Exercise:
Reproduce the text of every record below word for word, leaving out the pictures.

__________

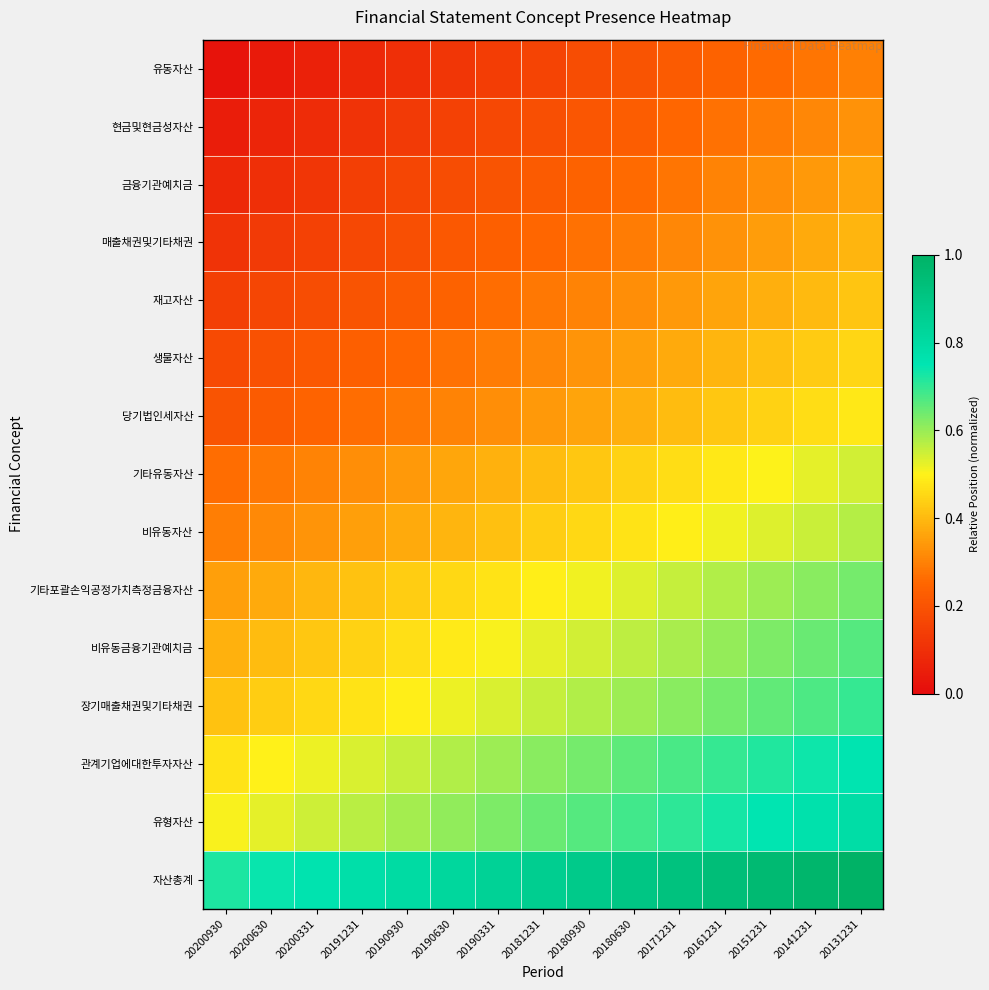

At how many categories does at least one series exceed 0?

15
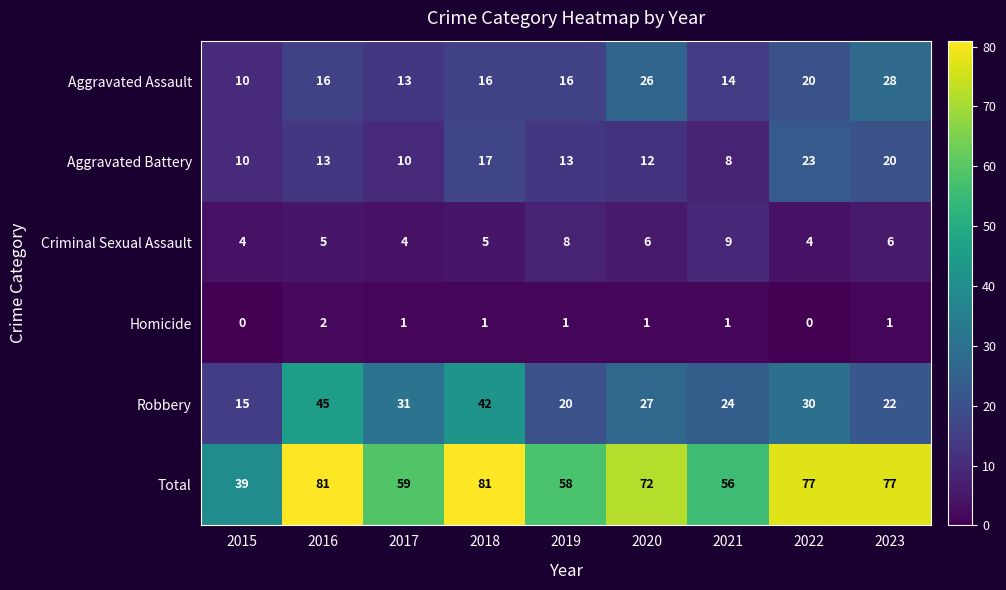

The Aggravated Assault series shows 14 at 2015. True or false?

False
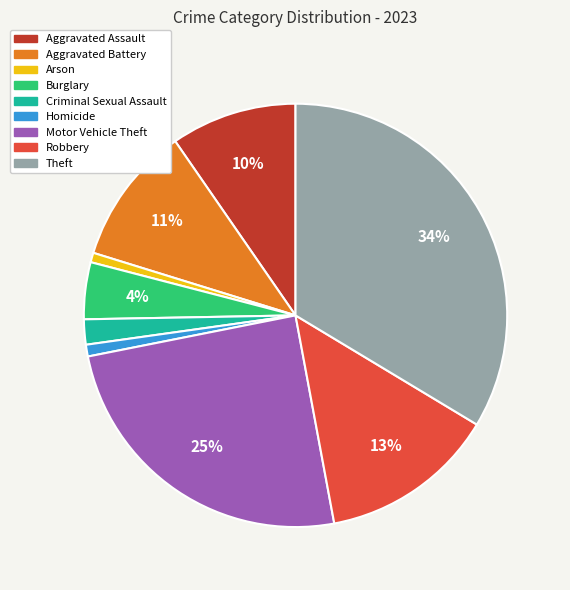

Is there any slice that represents more than half of the pie?

No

__________

Output:
At how many categories does at least one series exceed 0?

15

The Aggravated Assault series shows 14 at 2015. True or false?

False

Is there any slice that represents more than half of the pie?

No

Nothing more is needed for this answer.